著者のコラム一覧
元川悦子サッカージャーナリスト

1967年7月14日生まれ。長野県松本市出身。業界紙、夕刊紙を経て94年にフリーランス。著作に「U―22」「黄金世代―99年ワールドユース準優勝と日本サッカーの10年 (SJ sports)」「「いじらない」育て方~親とコーチが語る遠藤保仁」「僕らがサッカーボーイズだった頃2 プロサッカー選手のジュニア時代」など。

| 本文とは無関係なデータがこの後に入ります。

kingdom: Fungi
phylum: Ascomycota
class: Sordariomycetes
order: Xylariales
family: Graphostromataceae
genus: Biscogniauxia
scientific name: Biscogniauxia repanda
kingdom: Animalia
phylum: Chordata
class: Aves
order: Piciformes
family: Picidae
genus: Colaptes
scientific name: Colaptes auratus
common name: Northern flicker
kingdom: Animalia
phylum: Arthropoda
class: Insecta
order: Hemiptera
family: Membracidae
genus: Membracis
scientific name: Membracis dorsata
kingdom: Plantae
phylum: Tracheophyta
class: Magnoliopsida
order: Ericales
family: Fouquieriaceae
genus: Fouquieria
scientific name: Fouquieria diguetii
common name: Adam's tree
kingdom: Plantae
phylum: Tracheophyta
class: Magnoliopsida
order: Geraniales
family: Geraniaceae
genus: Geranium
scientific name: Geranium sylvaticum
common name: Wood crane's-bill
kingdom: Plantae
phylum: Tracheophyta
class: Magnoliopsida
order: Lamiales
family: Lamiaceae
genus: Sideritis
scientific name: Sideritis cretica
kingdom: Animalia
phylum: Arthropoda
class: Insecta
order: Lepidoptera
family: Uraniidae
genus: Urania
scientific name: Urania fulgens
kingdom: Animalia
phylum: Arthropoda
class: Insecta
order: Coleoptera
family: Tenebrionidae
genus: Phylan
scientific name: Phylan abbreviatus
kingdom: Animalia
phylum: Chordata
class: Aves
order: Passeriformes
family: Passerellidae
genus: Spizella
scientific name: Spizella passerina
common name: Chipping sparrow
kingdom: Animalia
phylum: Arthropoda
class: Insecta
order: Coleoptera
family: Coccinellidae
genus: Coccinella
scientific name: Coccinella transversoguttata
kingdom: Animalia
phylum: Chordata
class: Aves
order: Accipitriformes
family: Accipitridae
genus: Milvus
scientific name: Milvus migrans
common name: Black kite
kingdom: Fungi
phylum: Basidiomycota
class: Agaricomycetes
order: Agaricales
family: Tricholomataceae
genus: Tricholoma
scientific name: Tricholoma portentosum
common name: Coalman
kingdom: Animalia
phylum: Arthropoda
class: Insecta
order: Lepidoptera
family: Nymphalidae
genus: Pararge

<4>ロシアへの思い残し、ブラジルW杯後に代表引退を口に

公開日: 更新日:

 2008年1月のチリ戦から日本代表74試合に出場して2得点を挙げた内田篤人。絶対的右サイドバック(SB)として岡田武史(現今治代表)とザッケローニ両監督の寵愛を受けたが、意外にもW杯本大会では納得のいく成果を上げられなかった。10年南アフリカは、直前の戦術変更で出番なし。14年ブラジルは孤軍奮闘したものの、チームは惨敗を喫した。そして、「自身の集大成に」と願い続けた18年ロシアへの出場はかなわなかった。

 ◇  ◇  ◇

 19歳での鮮烈デビュー以来、瞬く間に代表右SBの定位置をつかんだ内田。2010年南アW杯の予選をコンスタントに戦うことになった。

 だが、世界切符の懸かった09年6月のウズベキスタン戦(タシケント)を体調不良で欠場したのが、つまずきの始まり。前日練習では「いつも通り」と元気そうにしていたのに肝心の当日は不在。06年ドイツW杯組の駒野に代役を託すことになった。

 日本は岡崎慎司(ウエスカ)の決勝弾でW杯行きを決めたが、内田にとっては不遇に終わった南アW杯の呼び水だったのかもしれない。